**Exercise**
What you return should match every record exactly, with the images removed.

[Saved entries]
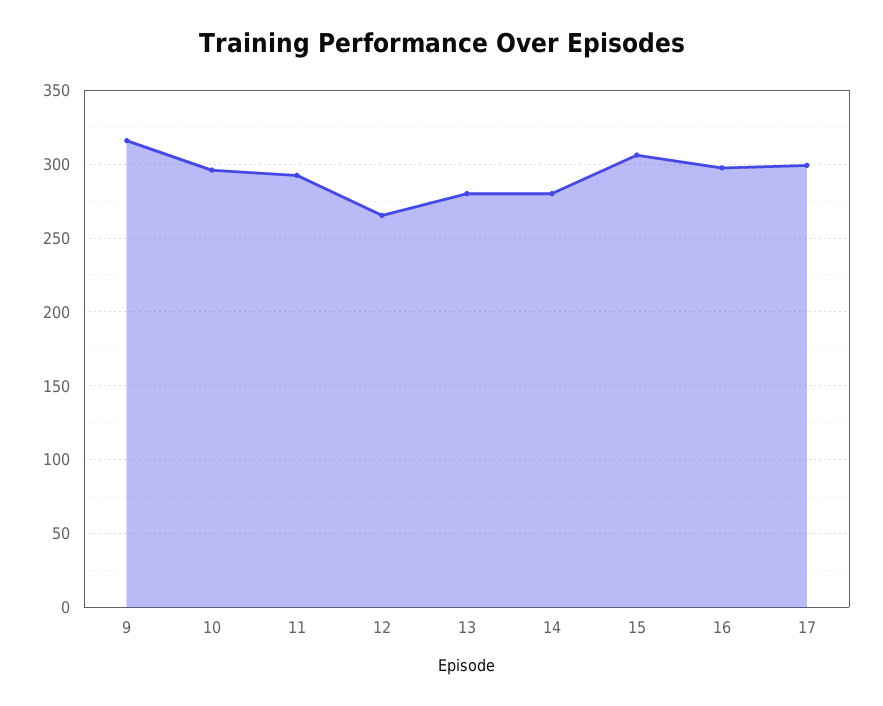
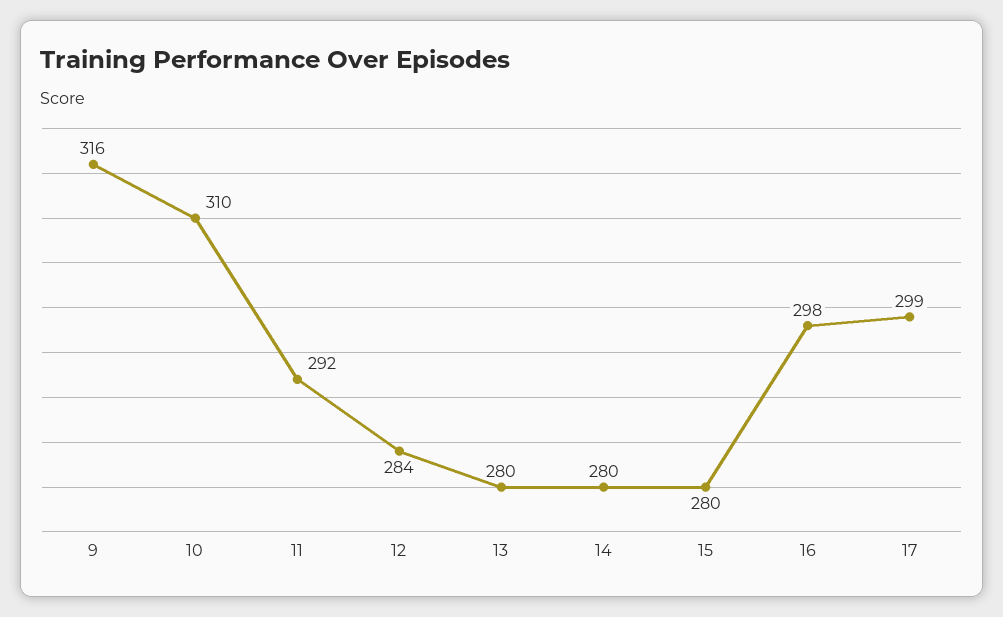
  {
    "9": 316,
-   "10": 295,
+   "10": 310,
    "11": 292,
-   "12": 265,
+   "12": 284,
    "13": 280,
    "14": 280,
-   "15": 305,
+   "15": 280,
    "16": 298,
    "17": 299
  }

**Reply to the task**
  {
    "9": 316,
-   "10": 295,
+   "10": 310,
    "11": 292,
-   "12": 265,
+   "12": 284,
    "13": 280,
    "14": 280,
-   "15": 305,
+   "15": 280,
    "16": 298,
    "17": 299
  }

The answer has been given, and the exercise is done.